AI companies OpenAI, Anthropic and Perplexity did not respond to interview requests.

Biden administration officials spoke to AI companies about the issues, said the former military officer and another official, speaking on the condition of anonymity to discuss nonpublic activity.

“Chatbots use something, and the user takes it as fact, and if there isn’t fact-checking surrounding that, that’s a problem,” said a former White House expert. “We were talking to AI companies about how they were going to be refining their models to ensure that there is information integrity. But those conversations have really dried up because of their fear of it being misinterpreted as censorship.”

Current officials are also aware of the problem and Russia’s early steps to take advantage. “Moscow’s malign influence activities will continue for the foreseeable future and will almost certainly increase in sophistication and volume,” Director of National Intelligence Tulsi Gabbard warned last month in her office’s first annual global threat report.

Yet it is hard to find signs of a public response.

The State Department’s Global Engagement Center, long charged with countering foreign propaganda, was closed in December after top Trump funder Musk accused it of censorship and the majority Republican Congress stopped funding it.

Attorney General Pam Bondi shut down the FBI’s Foreign Influence Task Force, which among other duties warned social media companies of campaigns on their networks. Republicans in Congress and elsewhere assailed that practice, claiming it amounted to censorship, although the U.S. Supreme Court upheld the right of officials to tell companies what they were seeing.

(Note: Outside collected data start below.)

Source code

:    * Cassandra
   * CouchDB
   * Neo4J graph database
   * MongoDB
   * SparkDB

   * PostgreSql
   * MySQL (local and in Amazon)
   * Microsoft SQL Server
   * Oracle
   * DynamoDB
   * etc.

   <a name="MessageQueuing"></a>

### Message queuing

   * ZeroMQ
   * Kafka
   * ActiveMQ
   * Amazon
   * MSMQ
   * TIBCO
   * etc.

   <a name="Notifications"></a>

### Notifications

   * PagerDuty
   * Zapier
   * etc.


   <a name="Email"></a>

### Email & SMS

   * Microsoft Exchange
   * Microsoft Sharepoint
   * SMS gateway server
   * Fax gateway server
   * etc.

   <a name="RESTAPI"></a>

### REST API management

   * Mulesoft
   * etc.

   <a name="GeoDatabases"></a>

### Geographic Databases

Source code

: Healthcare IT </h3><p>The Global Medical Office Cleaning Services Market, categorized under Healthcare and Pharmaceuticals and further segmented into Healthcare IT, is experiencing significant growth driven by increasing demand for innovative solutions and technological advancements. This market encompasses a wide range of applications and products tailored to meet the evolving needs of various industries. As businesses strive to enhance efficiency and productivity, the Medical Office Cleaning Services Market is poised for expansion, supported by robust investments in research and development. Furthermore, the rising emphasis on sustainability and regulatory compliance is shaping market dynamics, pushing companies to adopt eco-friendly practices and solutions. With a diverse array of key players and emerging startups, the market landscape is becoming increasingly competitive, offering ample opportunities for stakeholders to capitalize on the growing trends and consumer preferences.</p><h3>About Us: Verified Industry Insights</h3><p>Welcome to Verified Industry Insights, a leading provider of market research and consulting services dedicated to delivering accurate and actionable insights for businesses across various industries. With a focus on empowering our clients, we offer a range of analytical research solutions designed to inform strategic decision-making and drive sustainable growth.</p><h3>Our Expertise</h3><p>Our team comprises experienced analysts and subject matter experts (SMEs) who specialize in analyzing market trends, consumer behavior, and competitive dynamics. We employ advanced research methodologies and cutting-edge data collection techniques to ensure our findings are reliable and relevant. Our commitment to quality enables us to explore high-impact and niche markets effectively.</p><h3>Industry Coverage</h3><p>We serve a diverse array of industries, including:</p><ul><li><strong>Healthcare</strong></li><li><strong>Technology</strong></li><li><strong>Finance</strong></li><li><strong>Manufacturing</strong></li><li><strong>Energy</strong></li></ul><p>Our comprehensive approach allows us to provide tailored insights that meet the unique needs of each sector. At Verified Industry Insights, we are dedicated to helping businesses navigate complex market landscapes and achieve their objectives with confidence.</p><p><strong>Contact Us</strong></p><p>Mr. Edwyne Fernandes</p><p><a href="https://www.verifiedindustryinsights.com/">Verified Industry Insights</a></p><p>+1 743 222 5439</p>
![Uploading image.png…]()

While consumer demand in the market could produce better solutions, for now companies are rushing out services with vetting as lacking as the propaganda sites from which they draw, said Miranda Bogen, director of the AI Governance Lab at the nonprofit Center for Democracy and Technology.

“There’s absolutely a backsliding in tech developers’ thinking about trust and safety,” she said. “This is why folks are advocating for the creation of institutions that can help develop methods to spot and mitigate risks posed by AI.”

NewsGuard said collaboration among the AI companies and with researchers on reputation systems would be a better way forward than regulation, but Hugging Face’s Pistilli said it would be difficult for companies to agree on standards.

“Companies will likely face increasing pressure after embarrassing failures, but competitive pressures to deliver fresh information may keep outpacing verification efforts,” she said. “The economic incentives remain poorly aligned with information integrity.”